En ningún otro género poético sería posible una antología como esta, llena de nombres desconocidos y de piezas memorables. Los cultivadores del haiku parecen jugar en una liga especial a la del resto de los poetas. Algunos de ellos solo han escrito, o solo han publicado, haikus, como es el caso de Emilio Gavilanes, de quien acaba de aparecer su segundo libro, El gran silencio, en la misma colección que publica Un viejo estanque. Abundan en ese libro los haikus memorables: "Se rompió el hilo. / Cada vez más lejanos / cometa y niño", "En la hoja seca / que arrastra el río / viaja una hormiga".

El haiku, debido a su brevedad, tiende a ser impersonal, intercambiable entre un poeta y otro. Los mejores haikus tienen algo de "art trouvé", de objeto encontrado, parece que se han escrito solos, que son obra del azar. Y ciertamente el azar combinatorio, la escritura automática, pueden ofrecer hallazgos sorprendentes. Los haikus dan la impresión de que se escriben solos, como las buenas instantáneas se hacen en un abrir y cerrar de ojos.

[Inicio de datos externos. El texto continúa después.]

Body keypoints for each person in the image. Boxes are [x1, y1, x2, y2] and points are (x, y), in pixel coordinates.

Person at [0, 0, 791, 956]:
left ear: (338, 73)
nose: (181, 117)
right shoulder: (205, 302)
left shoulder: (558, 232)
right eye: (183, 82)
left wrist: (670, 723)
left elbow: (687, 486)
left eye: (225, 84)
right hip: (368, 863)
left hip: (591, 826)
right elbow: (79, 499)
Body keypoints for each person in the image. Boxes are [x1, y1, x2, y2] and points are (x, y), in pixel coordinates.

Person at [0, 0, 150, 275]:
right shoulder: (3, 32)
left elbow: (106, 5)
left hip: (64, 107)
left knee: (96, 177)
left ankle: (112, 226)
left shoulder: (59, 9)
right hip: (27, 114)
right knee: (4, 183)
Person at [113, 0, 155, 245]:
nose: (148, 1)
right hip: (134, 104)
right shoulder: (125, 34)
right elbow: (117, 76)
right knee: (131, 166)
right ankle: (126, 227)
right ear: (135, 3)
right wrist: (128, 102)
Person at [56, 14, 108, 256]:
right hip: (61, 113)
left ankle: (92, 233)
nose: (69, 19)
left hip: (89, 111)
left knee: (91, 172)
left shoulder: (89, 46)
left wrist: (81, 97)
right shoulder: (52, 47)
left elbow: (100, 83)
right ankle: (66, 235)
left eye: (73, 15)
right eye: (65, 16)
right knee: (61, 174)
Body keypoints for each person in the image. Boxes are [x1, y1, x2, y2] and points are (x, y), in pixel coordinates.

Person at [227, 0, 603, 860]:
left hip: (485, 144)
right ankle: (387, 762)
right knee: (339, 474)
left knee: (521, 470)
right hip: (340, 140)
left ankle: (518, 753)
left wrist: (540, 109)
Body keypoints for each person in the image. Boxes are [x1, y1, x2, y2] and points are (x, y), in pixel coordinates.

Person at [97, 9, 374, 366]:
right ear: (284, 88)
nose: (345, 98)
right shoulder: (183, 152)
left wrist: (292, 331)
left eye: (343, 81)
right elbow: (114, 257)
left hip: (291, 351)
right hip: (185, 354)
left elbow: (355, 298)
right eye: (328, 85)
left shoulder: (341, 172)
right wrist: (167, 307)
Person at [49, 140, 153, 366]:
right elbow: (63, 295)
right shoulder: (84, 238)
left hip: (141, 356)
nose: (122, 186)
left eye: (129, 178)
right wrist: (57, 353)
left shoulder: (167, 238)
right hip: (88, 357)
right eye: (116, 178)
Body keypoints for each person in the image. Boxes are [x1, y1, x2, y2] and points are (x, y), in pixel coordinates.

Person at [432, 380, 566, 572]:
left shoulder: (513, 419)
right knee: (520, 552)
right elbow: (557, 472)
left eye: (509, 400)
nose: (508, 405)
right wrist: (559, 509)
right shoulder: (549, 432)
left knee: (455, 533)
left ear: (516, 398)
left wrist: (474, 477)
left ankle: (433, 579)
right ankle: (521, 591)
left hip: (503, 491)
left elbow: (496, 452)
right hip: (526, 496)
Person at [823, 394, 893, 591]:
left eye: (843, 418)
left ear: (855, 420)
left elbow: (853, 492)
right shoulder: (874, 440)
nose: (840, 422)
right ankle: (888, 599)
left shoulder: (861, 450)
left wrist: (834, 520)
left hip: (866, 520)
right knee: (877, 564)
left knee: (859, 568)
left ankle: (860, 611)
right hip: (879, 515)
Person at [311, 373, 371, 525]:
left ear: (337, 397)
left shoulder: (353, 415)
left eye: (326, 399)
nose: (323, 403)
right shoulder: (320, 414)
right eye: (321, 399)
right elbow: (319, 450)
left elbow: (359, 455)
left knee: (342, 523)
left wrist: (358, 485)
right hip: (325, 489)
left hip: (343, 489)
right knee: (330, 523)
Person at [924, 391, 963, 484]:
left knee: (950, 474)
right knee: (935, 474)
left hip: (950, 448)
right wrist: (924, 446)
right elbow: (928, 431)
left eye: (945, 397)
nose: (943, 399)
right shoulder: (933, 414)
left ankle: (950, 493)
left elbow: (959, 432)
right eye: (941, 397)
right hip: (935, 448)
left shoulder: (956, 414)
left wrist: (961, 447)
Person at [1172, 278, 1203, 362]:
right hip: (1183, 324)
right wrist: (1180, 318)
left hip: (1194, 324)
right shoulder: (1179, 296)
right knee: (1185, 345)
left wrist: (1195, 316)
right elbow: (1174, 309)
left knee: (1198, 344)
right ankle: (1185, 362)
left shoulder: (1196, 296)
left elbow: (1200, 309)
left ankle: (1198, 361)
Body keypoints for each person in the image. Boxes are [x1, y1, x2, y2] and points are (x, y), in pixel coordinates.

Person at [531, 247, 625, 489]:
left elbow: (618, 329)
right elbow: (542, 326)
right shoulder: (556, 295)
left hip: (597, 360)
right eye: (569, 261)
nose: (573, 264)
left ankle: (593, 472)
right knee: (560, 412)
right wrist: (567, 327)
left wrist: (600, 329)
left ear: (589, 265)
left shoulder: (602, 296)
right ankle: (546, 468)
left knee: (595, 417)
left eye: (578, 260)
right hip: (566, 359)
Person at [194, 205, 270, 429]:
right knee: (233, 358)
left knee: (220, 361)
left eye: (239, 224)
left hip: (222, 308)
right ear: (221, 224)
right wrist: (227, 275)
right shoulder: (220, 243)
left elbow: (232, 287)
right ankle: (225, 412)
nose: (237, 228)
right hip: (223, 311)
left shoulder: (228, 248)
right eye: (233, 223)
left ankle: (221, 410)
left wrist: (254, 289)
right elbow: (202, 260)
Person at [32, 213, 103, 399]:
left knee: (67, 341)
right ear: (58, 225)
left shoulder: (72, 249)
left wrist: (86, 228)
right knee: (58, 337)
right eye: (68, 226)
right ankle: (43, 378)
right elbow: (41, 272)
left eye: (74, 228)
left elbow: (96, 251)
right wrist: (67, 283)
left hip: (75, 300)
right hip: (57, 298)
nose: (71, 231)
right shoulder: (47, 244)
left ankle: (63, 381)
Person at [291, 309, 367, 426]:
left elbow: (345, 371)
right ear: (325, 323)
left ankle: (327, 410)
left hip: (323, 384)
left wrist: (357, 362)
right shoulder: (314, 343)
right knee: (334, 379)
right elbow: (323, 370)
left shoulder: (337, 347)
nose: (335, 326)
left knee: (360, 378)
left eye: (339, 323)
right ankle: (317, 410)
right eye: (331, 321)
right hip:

Y es que los haikus, como todas las obras literarias, pero ellos muy especialmente, requieren la colaboración con el lector. Una colaboración tan grande que incluso puede llegar a decirse que es el lector el verdadero autor. Por eso para muchos lectores, incapaces de ver más allá de unas pocas palabras, a menudo las mismas, una colección de haikus no pasa de un amontonamiento de naderías.

Y no es que falten las naderías, las trivialidades, en cualquier colección de haikus. No escasean, ciertamente, en Un viejo estanque, a veces firmadas por poetas conocidos.

Al lector le corresponde hacer su antología en este nutrida recopilación de más de medio millar de mínimos poemas. Conviene prescindir, al menos en un primer momento de los nombres. Hojear acá y allá hasta dar con el milagro, y luego dejarle su tiempo, no anular de inmediato ese deslumbramiento con otros: "Apenas nada, / ese jirón de niebla / desvaneciéndose", "Para el aroma / nocturno del jazmín / no hay alambradas", "Aire de haiku / la luna tras las ramas / le da a la tarde", "Un perro pisa / la luna y la deshace. / Charco de lluvia".

La luna, la nieve, la lluvia, las mariposas son protagonistas habituales de los haikus, pero cualquier aspecto de la realidad cotidiana, para el que sabe mirar, para el que sabe escuchar los silencios, puede convertirse en haiku: "En el café / el espejo y la anciana / ya no se miran", "De la mesa del pobre / caen unas migas, / festín de hormigas", "Pinta en el coche / sucio de su vecina / un corazón".

En una primera lectura los haikus parecen intercambiables de un autor a otro (y en muchos casos así es: representan menos una personalidad que una tradición), pero una lectura más atenta nos permite ir distinguiendo estilos, formas de ver el mundo. Los de Jesús Aguado recrean el mundo de la India, que conoce bien: "Hilan los saris / en la calle con cerdos. / Basura y seda". Andrés Newman le da a los suyos una atmósfera urbana, y en los mejores acierta a enlazar con los tradicionales: "Persecución. / En el retrovisor / la luna llena". Susana Benet, antóloga que no ha querido (en contra de la mala costumbre habitual) antologarse a sí misma, prefiere tomar como tema la doméstica cotidianidad: "Pelo patatas. / Del día solo quedan / mondas de hastío".

Un libro para leer sin prisa, para leerlo una y otra vez sin terminar de leerlo nunca, en el que están muy cerca la nadería y la sorpresa, la trivialidad y el milagro. Tan cerca, que a veces es el mismo poema el que brilla o se apaga según el estado de ánimo del lector. El haiku ya lo hemos dicho es algo más que un género poético. Es un estado de ánimo, una visión del mundo y, además, conviene advertirlo, resulta sumamente contagioso. Será raro el lector que no acabe anotando un haiku propio en los márgenes de Un viejo estanque. Y quien hace un haiku hace un ciento.